Extracted page text data:
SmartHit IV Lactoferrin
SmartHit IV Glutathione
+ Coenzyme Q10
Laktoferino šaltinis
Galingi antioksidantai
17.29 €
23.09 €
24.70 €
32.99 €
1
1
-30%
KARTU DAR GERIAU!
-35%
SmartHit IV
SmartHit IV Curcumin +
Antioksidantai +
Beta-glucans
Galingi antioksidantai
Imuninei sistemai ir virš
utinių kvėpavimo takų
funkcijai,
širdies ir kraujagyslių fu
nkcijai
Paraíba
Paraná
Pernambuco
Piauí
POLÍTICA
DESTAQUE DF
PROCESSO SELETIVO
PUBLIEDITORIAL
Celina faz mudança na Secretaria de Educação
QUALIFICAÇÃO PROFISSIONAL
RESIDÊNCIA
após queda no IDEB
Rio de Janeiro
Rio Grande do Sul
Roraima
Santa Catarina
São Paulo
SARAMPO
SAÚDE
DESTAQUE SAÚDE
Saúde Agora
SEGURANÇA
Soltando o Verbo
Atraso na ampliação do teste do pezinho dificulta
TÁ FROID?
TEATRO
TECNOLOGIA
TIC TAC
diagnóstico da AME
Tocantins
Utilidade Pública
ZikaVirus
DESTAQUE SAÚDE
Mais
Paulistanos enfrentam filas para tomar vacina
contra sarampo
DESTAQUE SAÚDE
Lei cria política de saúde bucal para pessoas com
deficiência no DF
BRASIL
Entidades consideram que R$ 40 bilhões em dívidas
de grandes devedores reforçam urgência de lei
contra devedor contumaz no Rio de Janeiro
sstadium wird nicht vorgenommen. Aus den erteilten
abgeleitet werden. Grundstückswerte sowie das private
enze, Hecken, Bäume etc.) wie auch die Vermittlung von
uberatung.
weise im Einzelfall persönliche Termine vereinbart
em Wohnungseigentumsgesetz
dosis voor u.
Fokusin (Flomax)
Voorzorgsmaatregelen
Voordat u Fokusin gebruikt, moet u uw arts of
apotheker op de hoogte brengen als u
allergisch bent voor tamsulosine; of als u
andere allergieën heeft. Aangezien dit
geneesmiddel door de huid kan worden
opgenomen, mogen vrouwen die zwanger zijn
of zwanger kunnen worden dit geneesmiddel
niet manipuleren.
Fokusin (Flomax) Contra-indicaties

## Directions
Each line from the one with "andere allergieën heeft. Aangezien dit" through the end of the entries above must be set down exactly, both end lines included, and no other line may appear.

## Solution to this task
andere allergieën heeft. Aangezien dit
geneesmiddel door de huid kan worden
opgenomen, mogen vrouwen die zwanger zijn
of zwanger kunnen worden dit geneesmiddel
niet manipuleren.
Fokusin (Flomax) Contra-indicaties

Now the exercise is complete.